Withdrawals - german law

We have a website where we offer an additional premium membership on top of a free standard memberhip. The membership can additionally be booked for given periods: 3, 6 or 12 months. After that period the membership gets downgraded to the free standard membership. After that, one can decide to book the premium membership again or not, or even later.


The premium membership can be bought through our website, but also within our app as an in app purchase. When bying the in app purchase we trigger the user to become a premium member in our own database. Due to the german law we have to handle the customers right of withdrawal within the first 14 days since payment. If a customer buys the premium membership within the app, Apple seems to be the contractual partner of the customer and the customer has to declare his withdrawal to Apple and not to us.


If a customer, who bought the premium membership within the app, contacts us, we send him this link:

http://reportaproblem.apple.com/

We ask him to choose the option to withdraw the payment to Apple within the 14-day period. A few times this worked perfect. But now it happened once, that Apple refused to agree to the withdrawal and will not refund the money to the customer, although the 14-day period was not yet expired. In fact, the user tried to withdraw 2 days after his payment.


Now here come my 3 concrete questions:


1. Has anybody similar experiences and advices for me, how to handle this?
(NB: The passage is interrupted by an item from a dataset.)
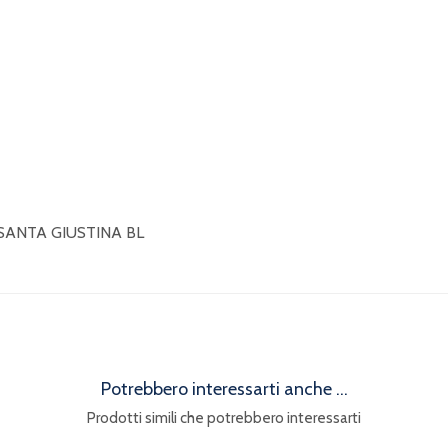
 SANTA GIUSTINA BL
Potrebbero interessarti anche ...
Prodotti simili che potrebbero interessarti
A phone call with apple resulted in something like: "Please ask your customer to contact the Apple customer support". But this he already did before and they asked him to contact us. How can it be, that Apple in this special case refuses to refund the money? They also don't give me detailed information about their decision.
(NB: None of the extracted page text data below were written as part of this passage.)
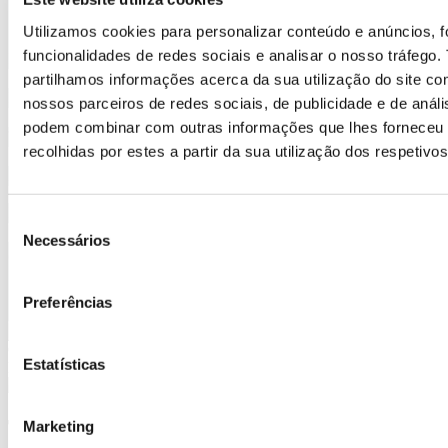
"
*
" indica campos obrigatórios
Utilizamos cookies para personalizar conteúdo e anúncios, f
funcionalidades de redes sociais e analisar o nosso tráfego
Nome
*
partilhamos informações acerca da sua utilização do site c
Email
*
nossos parceiros de redes sociais, de publicidade e de análi
podem combinar com outras informações que lhes forneceu
Telefone
*
recolhidas por estes a partir da sua utilização dos respetivo
Área a que se candidata
*
Envie o seu CV
*
Seleção
Tipos de ficheiro aceites: doc,
Necessários
de
docx, pdf, txt, Tamanho máx. de ficheiro: 5 MB.
consentimento
Consentimento
*
Concordo com os
Termos e condições
Preferências
Copyright © CEAC 2026 - Todos os Direitos Reservados -
Estatísticas
Desenvolvido por
Orange Dynamic
TERMOS E CONDIÇÕES
Marketing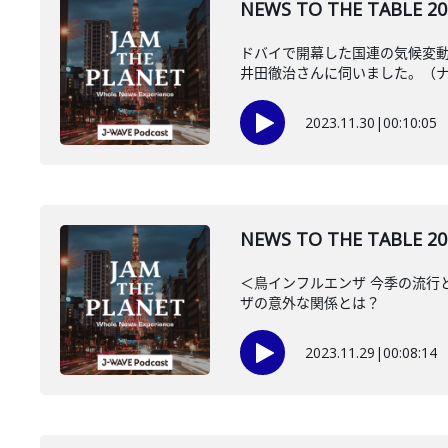
NEWS TO THE TA
ドバイで開幕した国連の気候変動
井田徹治さんに伺いました。（ナビ
2023.11.30
|
00:10:05
NEWS TO THE TAB
＜鳥インフルエンザ 今季の流行
ザの意外な関係とは？
2023.11.29
|
00:08:14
2. When creating our in app packages we first wanted to sell "consumables" that can't be withdrawed within the Apple eco system. We planned to handle the withdrawals by ourself as we already did on our website. But Apple told us to implement packages of type "subscription without automatic renewal". Is there anybody who has a similar setup and uses a different package type that allows more easily to handle withdrawals?
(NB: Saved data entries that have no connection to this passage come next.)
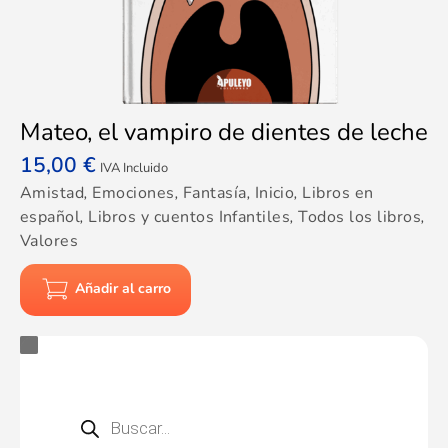
Mateo, el vampiro de dientes de leche
15,00
€
IVA Incluido
Amistad
,
Emociones
,
Fantasía
,
Inicio
,
Libros en
español
,
Libros y cuentos Infantiles
,
Todos los libros
,
Valores
Añadir al carro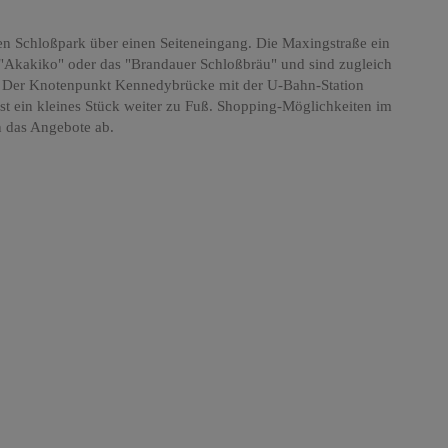
en Schloßpark über einen Seiteneingang. Die Maxingstraße ein
e "Akakiko" oder das "Brandauer Schloßbräu" und sind zugleich
 Der Knotenpunkt Kennedybrücke mit der U-Bahn-Station
st ein kleines Stück weiter zu Fuß. Shopping-Möglichkeiten im
 das Angebote ab.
3. When a user withdraws his payment, we don't get notified about this withdrawal. But in our database the user is still marked as a premium member. After withdrawing he should be downgraded to a standard member. What is the best practice to handle this scenario?


If anyone could answer these questions or at least one of them, it would help me a lot!


Thanks in advance!

Alex

I think in your example of needing to abide by local laws, the most straightforward method of avoiding conflict w/Apple's store policies is to simply not use IAP.

If Apple is the provider of the software to the customer than the question of whether or not the customer is entitled to a refund and whether or not the customer gets the refund is between Apple and the customer. Why do you care?


Perhaps your understanding of a certain 14 day period is incorrect. One article on German law includes the following: "In relation to purchases of intangible digital content, such as music or movie downloads, under German law the withdrawal period already commences upon conclusion of the contract. In this case the right of withdrawal will – under certain conditions – expire as soon as the seller has started executing the contract, meaning as soon as the consumer has started downloading the digital content. In addition there are a couple of exceptions to the right of withdrawal." Therefore - refer the customer to Apple.


Regarding a consumable - consumables cannot expire after a certain time. They can only 'expire' after they are used by the user. You could sell, as a consumable, a certain number of "active days" but you can't sell, as a consumable, "a limited time period" if the user choses not to use the consumable during that time period.


Regarding refunds - they will show up in a refreshed receipt as a "cancelation_date" field. It's awkward inspecting that receipt.

Ok, thank you very much for your answer.


I just care about the customer, because it is also our customer and not only a customer of Apple. He uses our app and I would like him to be happy and to continue the membership after expiration.


In our case it is not a music or software download. It is the access to a premium membership for a given time period. So the right of withdrawal is valid in this case, I am very sure about it. But meanwhile I didn't hear any further complaints from this user. Obviously he could solve the problem with the Apple customer service.


Thanks for the hint with the "cancelation_date" field. I will check this out.